How should you Dispute Fault for a Car Crash?
The steps for disputing a car accident fault include:
1. Preliminary Preparation
First, car accident faults can only be disputed in states that follow at-fault car insurance laws. Also, the following will come in handy when disputing responsibility for a car crash:
- Recording names and contacts of witnesses who witnessed the accident;
- Photos of the accident scene. The pictures should show the extent of vehicle damage, debris, skid marks, or anything relevant to the accident;
- Having a copy of the accident report related to the crash.
- Your treatment record, particularly the treatment measures taken immediately after the accident.

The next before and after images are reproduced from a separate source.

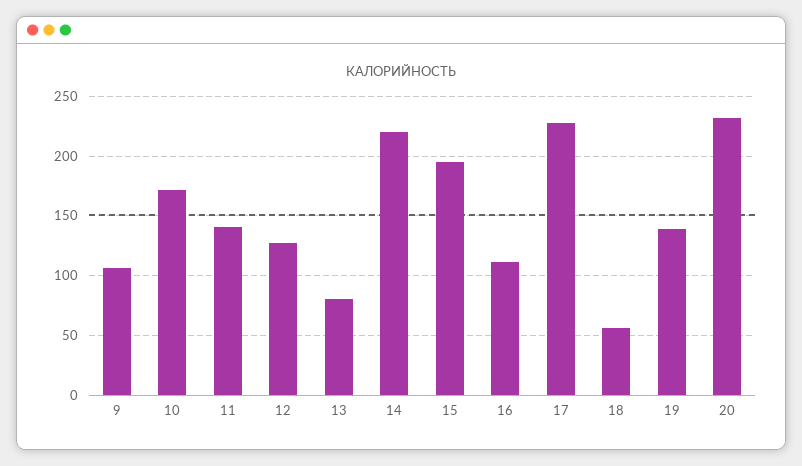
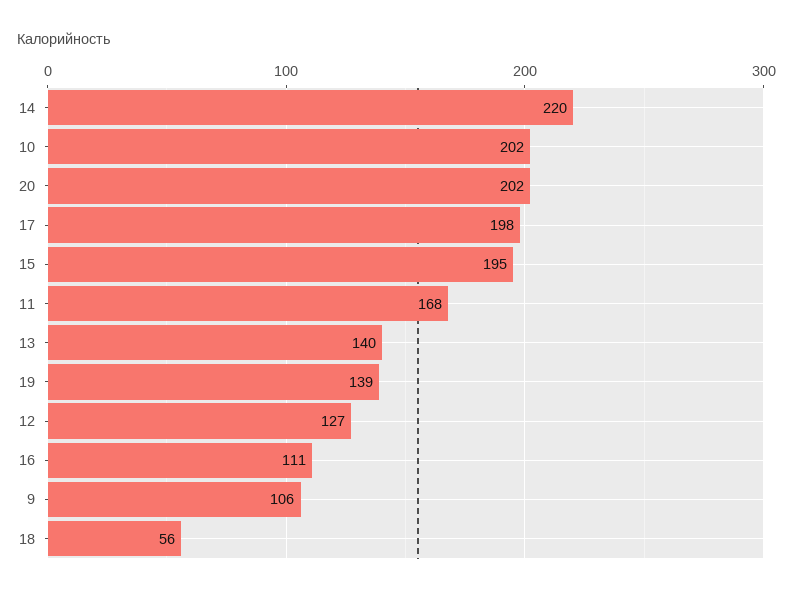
10: 170 -> 202
11: 140 -> 168
13: 80 -> 140
17: 230 -> 198
20: 230 -> 202

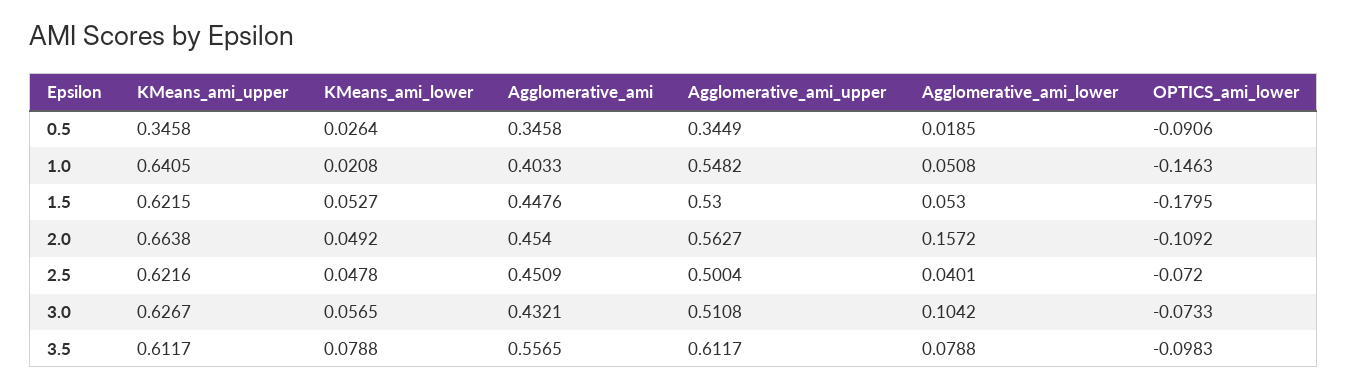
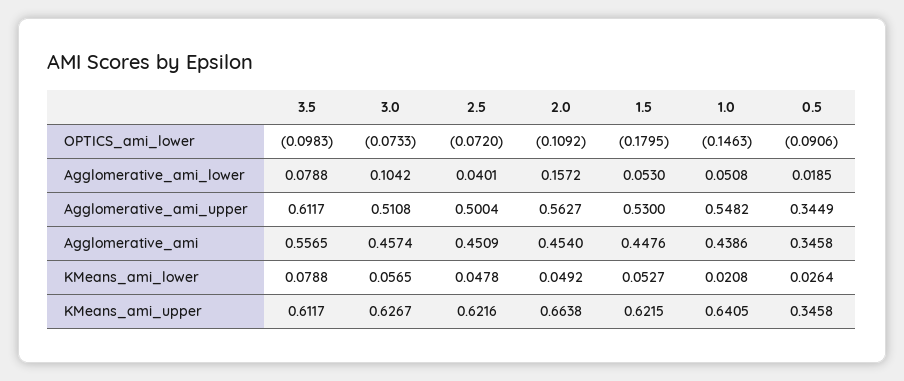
Agglomerative_ami, 1.0: 0.4033 -> 0.4386
Agglomerative_ami, 3.0: 0.4321 -> 0.4574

2. Notify the Insurance Company about the Dispute
Notify the insurance company that you disagree with their decision immediately after you get the details findings. Notifying the insurance company can be done via telephone, writing, or email. Also, you should clarify that you intend to provide more evidence to beat their claims/ findings. Stating your concerns can have two effects–the insurance company will either revise their findings or counteract your claims. Whatever the case, it will be the beginning of fair justice.
3. Consider the Insurance Company’s Recommendations for Disputing Fault
Most insurance companies require disputants to follow certain procedures, policies, or guidelines when disputing fault findings. An insurance adjuster will typically ask for a statement of how you filed the dispute– hoping you followed the laid down guidelines. It’s important to involve your lawyer when engaging insurance companies or adjusters to avoid self-incriminating
4. Request the Police to Amend the Accident Report
Schedule a meeting with the investigating officer to explain yourself if you don’t agree with the accident report. Addendums are typically added to original reports to rectify or fix errors. However, the disputant and the investigating officer must be on the same page.

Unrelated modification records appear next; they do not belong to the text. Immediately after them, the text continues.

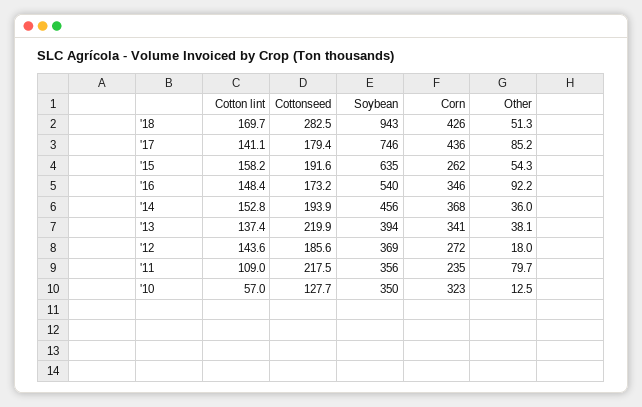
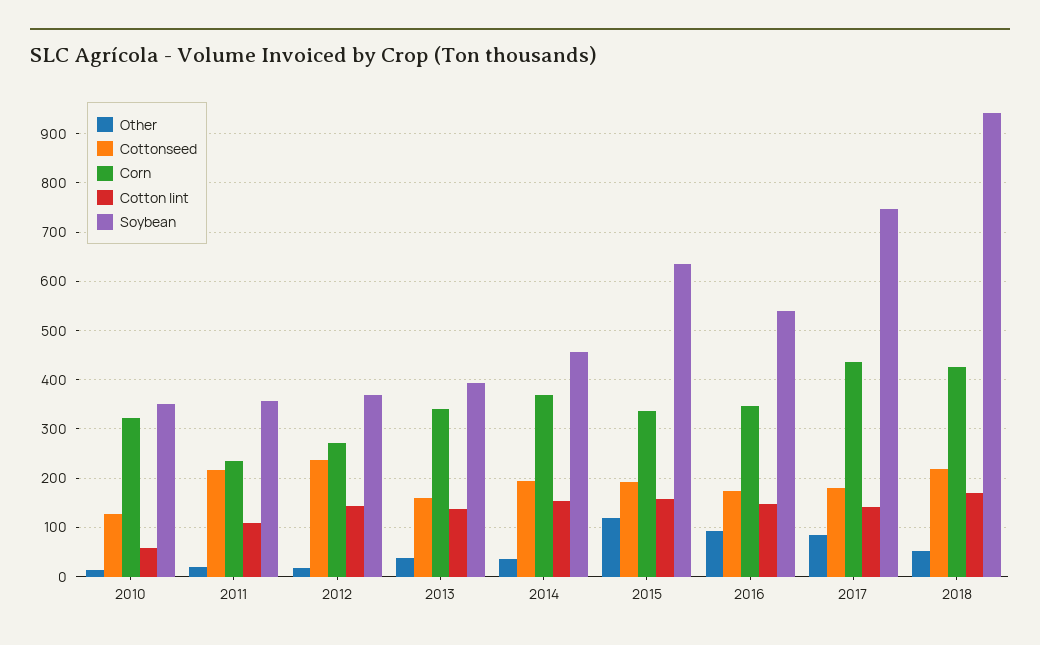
Cottonseed, '18: 282.5 -> 220
Corn, '15: 262 -> 340
Other, '15: 54.3 -> 120
Cottonseed, '13: 219.9 -> 160
Cottonseed, '12: 185.6 -> 240
Other, '11: 79.7 -> 20

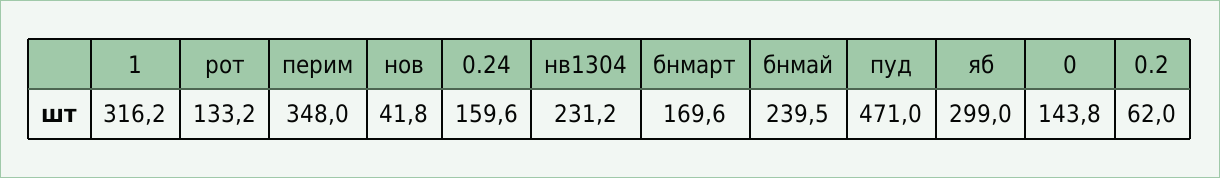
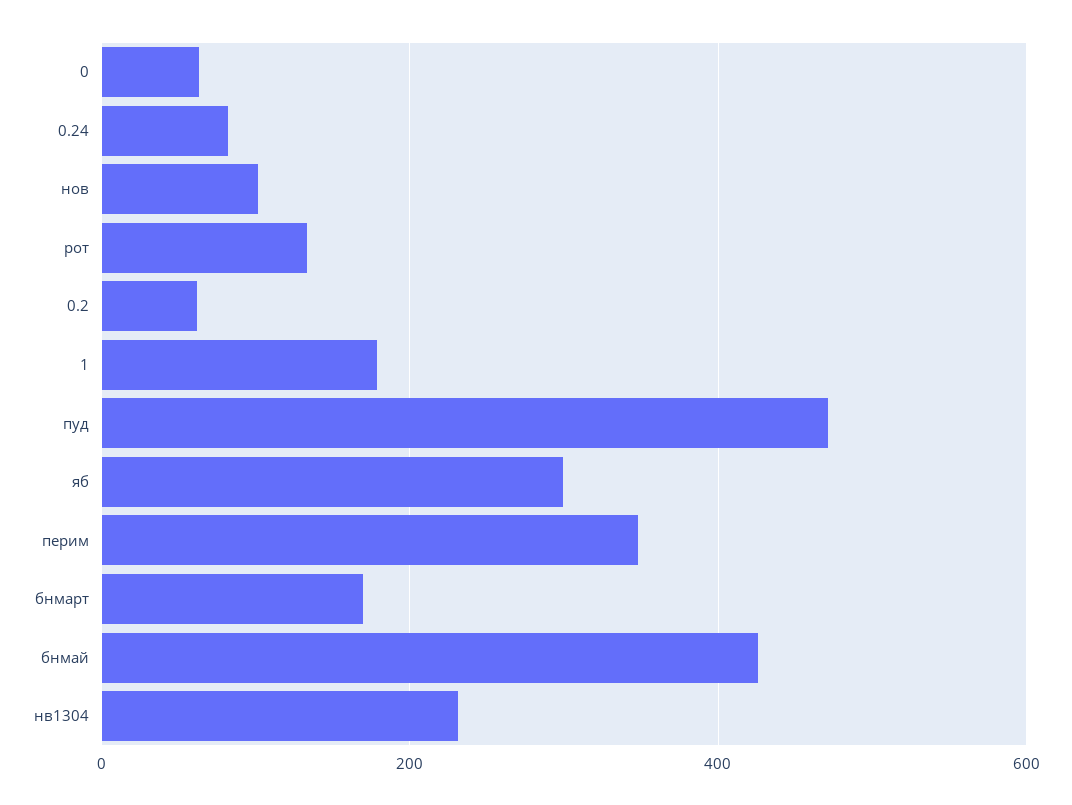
1: 316.2 -> 180
нов: 41.8 -> 100
0.24: 159.6 -> 80
бнмай: 239.5 -> 420
0: 143.8 -> 60

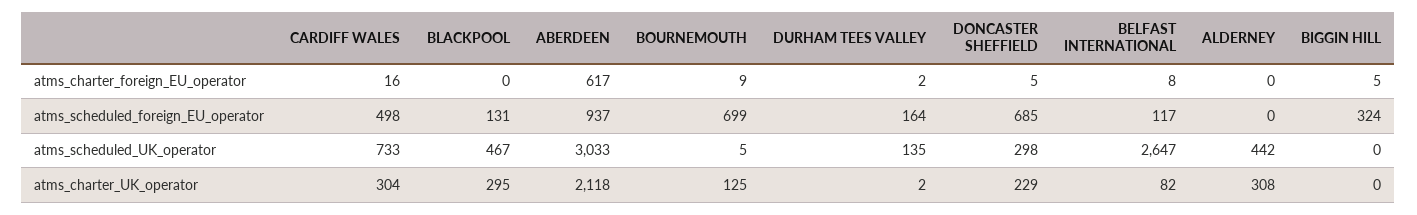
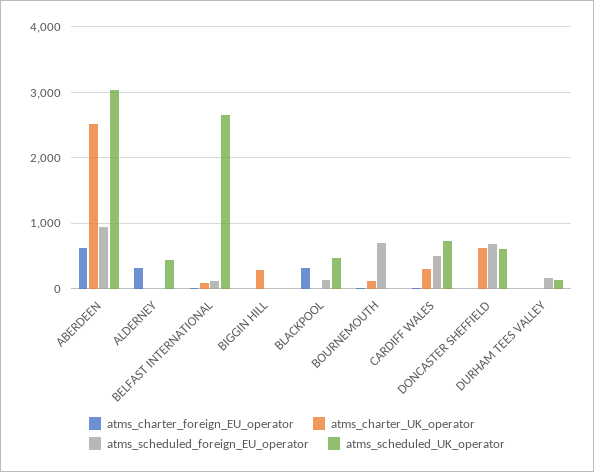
atms_charter_foreign_EU_operator, BLACKPOOL: 0 -> 300
atms_charter_foreign_EU_operator, ALDERNEY: 0 -> 300
atms_scheduled_foreign_EU_operator, BIGGIN HILL: 324 -> 0
atms_scheduled_UK_operator, DONCASTER SHEFFIELD: 298 -> 600
atms_charter_UK_operator, BLACKPOOL: 295 -> 0
atms_charter_UK_operator, ABERDEEN: 2118 -> 2500
atms_charter_UK_operator, DONCASTER SHEFFIELD: 229 -> 600
atms_charter_UK_operator, ALDERNEY: 308 -> 0
atms_charter_UK_operator, BIGGIN HILL: 0 -> 300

5. Fight Traffic Violation Tickets Related to the Accident
The insurance company’s decision could be based on a traffic violation ticket related to the accident. In such cases, you should fight the ticket through the courts.
Facts about Fault in Car Accidents
1. Fault Isn’t Relevant to all Car Accident Cases
It sounds untrue but it’s true—”Who was to blame for the crash?”—is not relevant to some car accident claims. For instance, a fault is irrelevant for personal injury claims in jurisdictions that follow no-fault car insurance laws. No-fault states require policyholders to seek compensation for losses resulting from a car accident from their insurers. However, a fault is considered in some situations, even in no-fault states. For instance, severe loss (depending on the specified threshold) can require the injured person to bring a claim directly against the faulting driver.
2. Disputing Fault is not always worth it
You shouldn’t panic if you’re the faulting party for a car accident. Why? Because you have auto insurance! The insurance policy may be expensive but it’s worth it in the event of an accident. The policy will not only cover you but also the other driver if you’re the faulting party.
It’s important to seek legal advice before disputing fault for a car crash. Why? It might not be worth it at the end of the day.